→ Excerto selecionado
======

Qaisar e Amoon Ayub são acusados de publicar na internet material ofensivo contra o Islão

Foto Ansa

Lisboa, 17 dez 2018 (Ecclesia) – A Fundação Ajuda a Igreja que Sofre (AIS) alertou hoje para a situação de dois irmãos cristãos, que foram condenados à morte no Paquistão, por alegadamente terem ofendido Maomé e o Islão.

Numa nota publicada esta segunda-feira, aquele organismo católico adianta que os dois irmãos cristãos paquistaneses, Qaisar e Amoon Ayub, são ambos casados – o primeiro tem três filhos – e estão “detidos no estabelecimento prisional de Jehlum desde 2015”.

A acusação remonta a 2014, e envolve Qaisar e Amoon Ayub na alegada publicação na internet de “informação considerada ofensiva para o Islão”.

Com base na ‘Lei da Blasfémia’, os dois irmãos cristãos foram agora formalmente condenados à morte, uma sentença que já mereceu repúdio por parte da organização Class, que “presta apoio jurídico às vítimas de intolerância religiosa no Paquistão”.

Recorde-se que recentemente a atualidade no Paquistão ficou marcada pela libertação de Asia Bibi, um dos principais rostos da questão da liberdade religiosa no país.

A mulher cristã paquistanesa, mãe de cinco filhos, permanecia presa no corredor da morte há 9 anos acusada de ter blasfemado contra Maomé.

A decisão do Supremo Tribunal de Justiça foi acolhida com grande contestação por parte da maioria muçulmana presente no Paquistão.

Os casos de condenação à morte, com base na ‘Lei da Blasfémia’ no Paquistão, continuam a “crescer”, apesar do caso de Asia Bibi, realça a AIS.

Esta situação levou recentemente à criação de uma comissão para a proteção dos direitos das minorias religiosas no Paquistão, formada por juristas e por elementos ligados à defensa dos direitos humanos.

======

→ Instrução de trabalho
Reescreva em forma de lista o parágrafo do excerto que começa por «Numa nota publicada esta segunda-feira», conservando os factos principais. Os registos não fazem falta para esta tarefa.

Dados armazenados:
======

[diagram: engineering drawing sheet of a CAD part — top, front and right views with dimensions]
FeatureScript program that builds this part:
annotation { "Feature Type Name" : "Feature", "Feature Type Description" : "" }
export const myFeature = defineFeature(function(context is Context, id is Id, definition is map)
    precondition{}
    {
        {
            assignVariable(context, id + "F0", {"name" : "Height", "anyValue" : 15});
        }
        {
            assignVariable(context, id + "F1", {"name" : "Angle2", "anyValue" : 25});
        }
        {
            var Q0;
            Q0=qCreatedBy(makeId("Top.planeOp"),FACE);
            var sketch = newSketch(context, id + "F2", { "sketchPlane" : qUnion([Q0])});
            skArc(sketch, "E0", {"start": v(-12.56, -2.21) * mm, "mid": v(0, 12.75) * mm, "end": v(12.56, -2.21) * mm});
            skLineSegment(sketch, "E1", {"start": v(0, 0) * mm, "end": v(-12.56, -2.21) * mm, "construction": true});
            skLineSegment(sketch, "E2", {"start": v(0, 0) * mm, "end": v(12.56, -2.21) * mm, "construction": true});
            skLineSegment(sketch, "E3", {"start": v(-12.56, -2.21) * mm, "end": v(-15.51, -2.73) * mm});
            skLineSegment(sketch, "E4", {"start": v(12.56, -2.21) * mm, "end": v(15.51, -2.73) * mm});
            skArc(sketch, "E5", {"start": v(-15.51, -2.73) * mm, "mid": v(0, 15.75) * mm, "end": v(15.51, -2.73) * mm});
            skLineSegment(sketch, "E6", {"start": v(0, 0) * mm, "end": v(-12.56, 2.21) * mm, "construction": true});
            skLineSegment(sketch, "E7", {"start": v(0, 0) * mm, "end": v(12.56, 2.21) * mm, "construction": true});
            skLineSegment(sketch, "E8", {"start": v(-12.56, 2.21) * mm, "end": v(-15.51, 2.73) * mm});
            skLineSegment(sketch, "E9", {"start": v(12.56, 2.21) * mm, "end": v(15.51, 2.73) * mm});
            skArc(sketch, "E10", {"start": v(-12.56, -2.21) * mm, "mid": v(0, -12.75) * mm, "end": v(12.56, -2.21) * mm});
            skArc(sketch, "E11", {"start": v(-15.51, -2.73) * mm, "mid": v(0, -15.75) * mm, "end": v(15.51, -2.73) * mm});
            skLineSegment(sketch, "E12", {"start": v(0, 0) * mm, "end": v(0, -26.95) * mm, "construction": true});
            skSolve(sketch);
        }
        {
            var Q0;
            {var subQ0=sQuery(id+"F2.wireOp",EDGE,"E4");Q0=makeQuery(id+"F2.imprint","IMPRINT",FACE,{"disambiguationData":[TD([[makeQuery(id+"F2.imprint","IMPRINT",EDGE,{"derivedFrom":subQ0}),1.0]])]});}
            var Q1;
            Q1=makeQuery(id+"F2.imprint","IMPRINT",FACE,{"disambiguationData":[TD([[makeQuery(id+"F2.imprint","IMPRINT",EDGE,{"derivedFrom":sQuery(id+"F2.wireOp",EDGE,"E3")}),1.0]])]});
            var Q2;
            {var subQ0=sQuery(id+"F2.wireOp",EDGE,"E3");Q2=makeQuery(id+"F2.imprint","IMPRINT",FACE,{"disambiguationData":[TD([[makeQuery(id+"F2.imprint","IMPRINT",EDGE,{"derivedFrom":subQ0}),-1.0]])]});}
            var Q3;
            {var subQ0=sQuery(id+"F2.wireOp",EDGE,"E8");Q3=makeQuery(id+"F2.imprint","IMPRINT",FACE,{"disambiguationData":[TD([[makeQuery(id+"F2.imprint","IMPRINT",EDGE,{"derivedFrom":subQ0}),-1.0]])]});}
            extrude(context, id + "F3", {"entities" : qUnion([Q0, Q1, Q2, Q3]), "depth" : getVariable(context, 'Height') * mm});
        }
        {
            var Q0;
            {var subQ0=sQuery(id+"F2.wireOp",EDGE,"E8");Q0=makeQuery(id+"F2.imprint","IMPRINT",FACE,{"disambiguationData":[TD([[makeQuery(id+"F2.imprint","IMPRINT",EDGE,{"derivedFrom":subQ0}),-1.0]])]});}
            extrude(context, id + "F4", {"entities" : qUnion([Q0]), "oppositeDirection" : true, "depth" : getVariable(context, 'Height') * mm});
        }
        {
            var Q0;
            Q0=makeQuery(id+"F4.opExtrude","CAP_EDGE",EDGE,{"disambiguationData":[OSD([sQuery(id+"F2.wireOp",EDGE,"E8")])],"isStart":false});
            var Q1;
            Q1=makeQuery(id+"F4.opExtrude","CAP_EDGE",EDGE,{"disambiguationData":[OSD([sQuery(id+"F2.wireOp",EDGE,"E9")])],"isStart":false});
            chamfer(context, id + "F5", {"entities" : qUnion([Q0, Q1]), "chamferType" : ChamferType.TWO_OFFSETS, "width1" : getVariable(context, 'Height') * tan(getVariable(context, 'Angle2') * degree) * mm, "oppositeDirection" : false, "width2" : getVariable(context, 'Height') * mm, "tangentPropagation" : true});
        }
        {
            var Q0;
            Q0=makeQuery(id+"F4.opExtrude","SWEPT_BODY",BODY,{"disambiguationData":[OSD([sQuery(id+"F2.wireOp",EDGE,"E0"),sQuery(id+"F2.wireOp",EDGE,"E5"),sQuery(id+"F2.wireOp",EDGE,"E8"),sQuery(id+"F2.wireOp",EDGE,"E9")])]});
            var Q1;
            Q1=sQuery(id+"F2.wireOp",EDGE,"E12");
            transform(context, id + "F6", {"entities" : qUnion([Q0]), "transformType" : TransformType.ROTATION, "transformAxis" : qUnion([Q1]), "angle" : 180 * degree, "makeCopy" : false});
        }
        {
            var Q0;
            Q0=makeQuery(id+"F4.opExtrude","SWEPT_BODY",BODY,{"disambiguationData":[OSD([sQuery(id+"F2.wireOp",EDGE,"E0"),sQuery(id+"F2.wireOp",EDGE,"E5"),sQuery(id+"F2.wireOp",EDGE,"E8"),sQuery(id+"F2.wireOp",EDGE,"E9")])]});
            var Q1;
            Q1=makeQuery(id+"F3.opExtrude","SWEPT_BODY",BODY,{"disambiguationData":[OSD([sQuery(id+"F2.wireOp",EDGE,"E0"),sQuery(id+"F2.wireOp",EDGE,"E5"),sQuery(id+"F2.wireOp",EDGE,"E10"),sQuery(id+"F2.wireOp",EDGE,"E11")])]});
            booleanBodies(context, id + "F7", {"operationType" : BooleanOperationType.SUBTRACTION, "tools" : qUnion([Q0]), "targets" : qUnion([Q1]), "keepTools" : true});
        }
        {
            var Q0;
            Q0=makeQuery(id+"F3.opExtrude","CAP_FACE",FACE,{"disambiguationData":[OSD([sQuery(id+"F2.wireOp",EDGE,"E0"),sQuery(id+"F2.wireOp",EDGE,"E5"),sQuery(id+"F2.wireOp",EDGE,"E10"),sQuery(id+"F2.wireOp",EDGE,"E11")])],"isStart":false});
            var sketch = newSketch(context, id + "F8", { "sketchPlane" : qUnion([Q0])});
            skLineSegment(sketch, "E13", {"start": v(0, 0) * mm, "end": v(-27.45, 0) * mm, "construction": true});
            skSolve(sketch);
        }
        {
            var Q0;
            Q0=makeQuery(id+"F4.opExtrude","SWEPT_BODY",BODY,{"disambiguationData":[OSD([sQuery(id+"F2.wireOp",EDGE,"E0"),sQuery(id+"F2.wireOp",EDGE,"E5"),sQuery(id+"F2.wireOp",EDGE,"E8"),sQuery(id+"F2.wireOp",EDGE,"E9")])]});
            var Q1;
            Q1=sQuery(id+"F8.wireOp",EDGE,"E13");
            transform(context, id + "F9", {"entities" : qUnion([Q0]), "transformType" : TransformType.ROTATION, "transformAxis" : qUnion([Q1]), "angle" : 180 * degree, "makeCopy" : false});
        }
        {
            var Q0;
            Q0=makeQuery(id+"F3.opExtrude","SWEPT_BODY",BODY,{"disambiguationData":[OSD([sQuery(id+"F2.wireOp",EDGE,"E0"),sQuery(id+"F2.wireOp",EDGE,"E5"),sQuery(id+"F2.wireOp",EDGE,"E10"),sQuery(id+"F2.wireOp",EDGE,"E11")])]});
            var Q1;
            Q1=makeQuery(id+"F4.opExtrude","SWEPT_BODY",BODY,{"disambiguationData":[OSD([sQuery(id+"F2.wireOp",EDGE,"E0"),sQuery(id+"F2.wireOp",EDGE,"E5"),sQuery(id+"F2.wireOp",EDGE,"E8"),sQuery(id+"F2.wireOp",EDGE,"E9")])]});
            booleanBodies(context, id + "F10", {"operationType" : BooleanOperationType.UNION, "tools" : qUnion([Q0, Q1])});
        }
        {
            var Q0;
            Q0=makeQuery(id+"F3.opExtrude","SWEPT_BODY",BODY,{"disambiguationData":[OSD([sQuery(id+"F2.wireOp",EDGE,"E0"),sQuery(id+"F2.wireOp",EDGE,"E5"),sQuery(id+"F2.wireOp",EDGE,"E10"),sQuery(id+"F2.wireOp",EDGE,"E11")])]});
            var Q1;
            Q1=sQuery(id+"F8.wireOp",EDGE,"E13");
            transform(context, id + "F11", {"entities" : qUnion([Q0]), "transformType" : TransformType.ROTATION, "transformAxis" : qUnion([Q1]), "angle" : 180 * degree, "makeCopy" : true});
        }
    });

======

→ Resultado da tarefa
- A Fundação AIS, organismo católico, publicou uma nota esta segunda-feira.
- Os dois irmãos cristãos paquistaneses Qaisar e Amoon Ayub são ambos casados.
- Qaisar tem três filhos.
- Estão detidos no estabelecimento prisional de Jehlum desde 2015.